Zwykle czarna dziura przyciąga materię, która tworzy wokół niej dysk akrecyjny. Gdy coś – na przykład gwiazda – zostaje rozerwane przez grawitację czarnej dziury, materia ta tworzy charakterystyczne rozbłyski. Jednak w przypadku Ansky nie zaobserwowano zniszczenia gwiazdy. Zamiast tego pojawiły się regularne i silne erupcje rentgenowskie co około 25 dni. Sugeruje to, że przez dysk akrecyjny może przelatywać jakiś obiekt, nie ulegając zniszczeniu, ale powodując fale energetyczne – niczym łódź przecinająca taflę wody.

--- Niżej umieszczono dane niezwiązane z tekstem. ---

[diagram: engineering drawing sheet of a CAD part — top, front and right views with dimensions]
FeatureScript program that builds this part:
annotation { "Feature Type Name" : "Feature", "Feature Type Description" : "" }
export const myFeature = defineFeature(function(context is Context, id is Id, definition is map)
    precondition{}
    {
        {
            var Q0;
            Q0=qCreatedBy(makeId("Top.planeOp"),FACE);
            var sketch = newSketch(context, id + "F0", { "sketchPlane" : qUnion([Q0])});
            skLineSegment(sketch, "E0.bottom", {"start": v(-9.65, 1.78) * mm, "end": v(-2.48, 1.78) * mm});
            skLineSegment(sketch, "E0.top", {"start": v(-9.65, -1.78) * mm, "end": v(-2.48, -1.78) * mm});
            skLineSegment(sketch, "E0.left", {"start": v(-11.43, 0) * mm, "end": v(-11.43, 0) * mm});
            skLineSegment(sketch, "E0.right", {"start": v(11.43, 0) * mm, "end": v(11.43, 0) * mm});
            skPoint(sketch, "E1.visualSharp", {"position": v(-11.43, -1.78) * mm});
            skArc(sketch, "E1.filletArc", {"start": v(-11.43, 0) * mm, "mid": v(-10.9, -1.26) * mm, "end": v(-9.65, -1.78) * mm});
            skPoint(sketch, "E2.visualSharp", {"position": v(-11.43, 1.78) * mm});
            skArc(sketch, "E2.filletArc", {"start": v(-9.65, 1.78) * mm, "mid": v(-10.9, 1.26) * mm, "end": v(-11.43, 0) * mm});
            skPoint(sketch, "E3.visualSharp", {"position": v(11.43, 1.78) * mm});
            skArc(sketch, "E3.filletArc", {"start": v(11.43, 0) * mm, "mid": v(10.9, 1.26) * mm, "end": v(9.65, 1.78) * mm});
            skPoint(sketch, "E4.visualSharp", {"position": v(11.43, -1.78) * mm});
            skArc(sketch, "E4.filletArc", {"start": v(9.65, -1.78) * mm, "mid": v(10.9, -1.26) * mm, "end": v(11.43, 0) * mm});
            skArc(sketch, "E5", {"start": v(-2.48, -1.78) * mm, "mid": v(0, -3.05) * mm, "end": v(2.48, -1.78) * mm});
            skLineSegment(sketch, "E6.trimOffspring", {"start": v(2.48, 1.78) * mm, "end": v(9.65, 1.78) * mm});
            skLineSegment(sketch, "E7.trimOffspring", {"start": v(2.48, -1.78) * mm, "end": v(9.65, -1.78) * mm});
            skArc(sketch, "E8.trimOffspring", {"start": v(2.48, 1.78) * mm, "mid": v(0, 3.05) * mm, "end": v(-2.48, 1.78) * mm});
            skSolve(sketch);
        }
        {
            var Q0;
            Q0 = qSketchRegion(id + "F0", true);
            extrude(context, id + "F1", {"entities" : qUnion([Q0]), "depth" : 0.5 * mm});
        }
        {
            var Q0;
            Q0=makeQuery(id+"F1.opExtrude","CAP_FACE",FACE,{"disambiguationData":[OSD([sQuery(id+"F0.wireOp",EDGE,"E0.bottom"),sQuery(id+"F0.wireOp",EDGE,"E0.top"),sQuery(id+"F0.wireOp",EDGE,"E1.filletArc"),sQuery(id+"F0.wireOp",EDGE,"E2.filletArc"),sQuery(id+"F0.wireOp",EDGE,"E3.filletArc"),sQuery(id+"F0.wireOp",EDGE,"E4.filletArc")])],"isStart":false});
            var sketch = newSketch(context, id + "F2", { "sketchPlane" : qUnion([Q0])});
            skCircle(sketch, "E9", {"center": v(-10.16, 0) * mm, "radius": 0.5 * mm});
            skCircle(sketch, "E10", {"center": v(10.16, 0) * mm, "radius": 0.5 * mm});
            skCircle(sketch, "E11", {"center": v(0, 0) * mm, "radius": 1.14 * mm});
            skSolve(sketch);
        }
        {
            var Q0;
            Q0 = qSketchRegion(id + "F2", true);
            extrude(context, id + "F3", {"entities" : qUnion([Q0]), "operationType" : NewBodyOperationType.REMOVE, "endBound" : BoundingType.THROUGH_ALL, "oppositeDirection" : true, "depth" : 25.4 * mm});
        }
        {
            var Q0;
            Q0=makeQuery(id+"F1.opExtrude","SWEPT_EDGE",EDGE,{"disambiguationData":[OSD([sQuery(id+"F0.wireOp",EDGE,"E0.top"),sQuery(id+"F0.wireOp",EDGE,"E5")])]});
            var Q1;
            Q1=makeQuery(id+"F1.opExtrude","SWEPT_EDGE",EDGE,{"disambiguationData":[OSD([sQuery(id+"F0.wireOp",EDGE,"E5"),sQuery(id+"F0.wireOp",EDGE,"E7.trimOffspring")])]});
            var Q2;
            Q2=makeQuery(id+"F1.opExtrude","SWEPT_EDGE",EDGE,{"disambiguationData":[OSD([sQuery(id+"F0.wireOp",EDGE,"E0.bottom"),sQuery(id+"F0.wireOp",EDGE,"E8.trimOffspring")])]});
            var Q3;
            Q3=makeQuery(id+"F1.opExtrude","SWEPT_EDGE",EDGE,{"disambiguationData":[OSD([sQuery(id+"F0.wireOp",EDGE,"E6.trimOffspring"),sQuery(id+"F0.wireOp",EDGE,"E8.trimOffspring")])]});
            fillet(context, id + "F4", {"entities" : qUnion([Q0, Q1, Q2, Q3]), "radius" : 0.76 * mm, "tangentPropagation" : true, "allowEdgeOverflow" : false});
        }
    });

Erupcje Ansky są dziesięciokrotnie dłuższe i jaśniejsze niż znane dotąd quasiperiodic eruptions (QPEs), czyli powtarzalne flary rentgenowskie obserwowane w niektórych galaktykach. Każda z nich uwalnia sto razy więcej energii niż wcześniejsze znane przypadki. To wyzwanie dla obecnych modeli i teorii, które nie przewidywały takich parametrów.

Astronomowie uważają, że dalsze obserwacje Ansky mogą rzucić nowe światło na naturę QPEs i rozwój supermasywnych czarnych dziur. Co więcej, eksplozje takie mogą generować fale grawitacyjne, które w przyszłości może wychwycić europejska misja LISA. Dzięki takim odkryciom nauka zyskuje niepowtarzalną okazję, by lepiej zrozumieć najbardziej ekstremalne zjawiska we Wszechświecie.